_Job_. Copy every line of the data below word for word, in its original order. Leave out the picture markers.

_Text extracted page by page_.
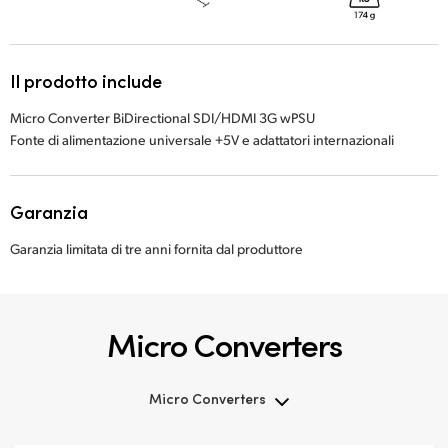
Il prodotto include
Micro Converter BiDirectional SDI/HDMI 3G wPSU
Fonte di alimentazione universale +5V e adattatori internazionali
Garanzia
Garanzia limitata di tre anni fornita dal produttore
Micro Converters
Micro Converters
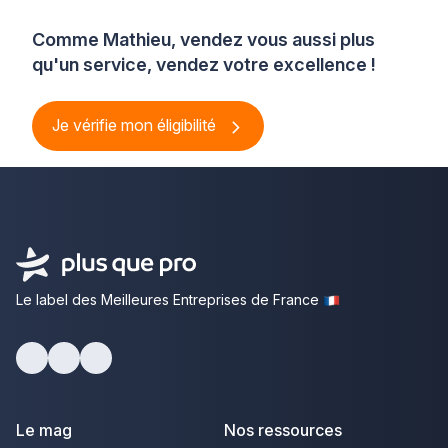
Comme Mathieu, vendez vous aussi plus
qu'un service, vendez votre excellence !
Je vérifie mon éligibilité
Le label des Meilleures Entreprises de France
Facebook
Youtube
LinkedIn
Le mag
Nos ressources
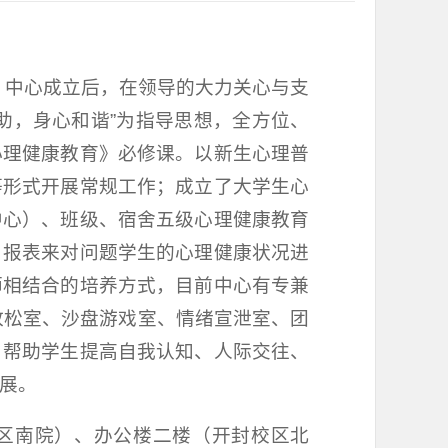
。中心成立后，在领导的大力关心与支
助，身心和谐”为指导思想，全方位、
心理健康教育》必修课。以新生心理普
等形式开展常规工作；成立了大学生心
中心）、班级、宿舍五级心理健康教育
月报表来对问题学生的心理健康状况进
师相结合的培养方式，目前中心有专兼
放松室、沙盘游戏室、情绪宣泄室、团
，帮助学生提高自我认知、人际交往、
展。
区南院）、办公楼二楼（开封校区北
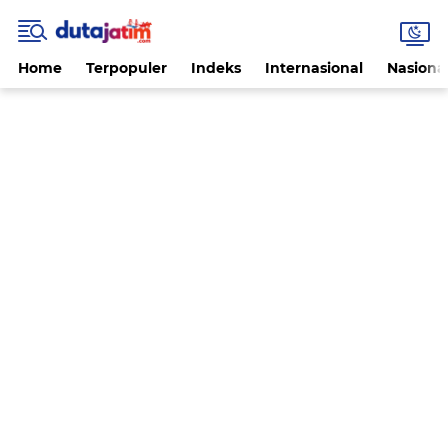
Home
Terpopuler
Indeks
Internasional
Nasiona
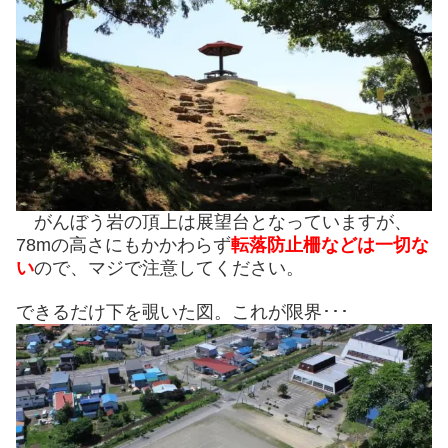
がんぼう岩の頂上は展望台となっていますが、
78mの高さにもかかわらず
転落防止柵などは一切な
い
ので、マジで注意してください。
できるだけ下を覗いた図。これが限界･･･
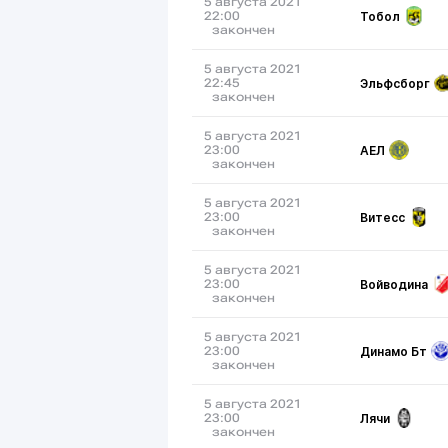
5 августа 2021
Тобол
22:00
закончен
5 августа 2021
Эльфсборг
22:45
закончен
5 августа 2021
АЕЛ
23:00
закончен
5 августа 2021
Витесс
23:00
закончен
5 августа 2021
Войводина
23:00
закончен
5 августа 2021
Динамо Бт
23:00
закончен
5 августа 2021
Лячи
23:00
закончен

_Your response_.
Il prodotto include
Micro Converter BiDirectional SDI/HDMI 3G wPSU
Fonte di alimentazione universale +5V e adattatori internazionali
Garanzia
Garanzia limitata di tre anni fornita dal produttore
Micro Converters
Micro Converters
Comme Mathieu, vendez vous aussi plus
qu'un service, vendez votre excellence !
Je vérifie mon éligibilité
Le label des Meilleures Entreprises de France
Facebook
Youtube
LinkedIn
Le mag
Nos ressources
。中心成立后，在领导的大力关心与支
助，身心和谐”为指导思想，全方位、
心理健康教育》必修课。以新生心理普
等形式开展常规工作；成立了大学生心
中心）、班级、宿舍五级心理健康教育
月报表来对问题学生的心理健康状况进
师相结合的培养方式，目前中心有专兼
放松室、沙盘游戏室、情绪宣泄室、团
，帮助学生提高自我认知、人际交往、
展。
区南院）、办公楼二楼（开封校区北
Home
Terpopuler
Indeks
Internasional
Nasiona
がんぼう岩の頂上は展望台となっていますが、
78mの高さにもかかわらず
転落防止柵などは一切な
い
ので、マジで注意してください。
できるだけ下を覗いた図。これが限界･･･
5 августа 2021
Тобол
22:00
закончен
5 августа 2021
Эльфсборг
22:45
закончен
5 августа 2021
АЕЛ
23:00
закончен
5 августа 2021
Витесс
23:00
закончен
5 августа 2021
Войводина
23:00
закончен
5 августа 2021
Динамо Бт
23:00
закончен
5 августа 2021
Лячи
23:00
закончен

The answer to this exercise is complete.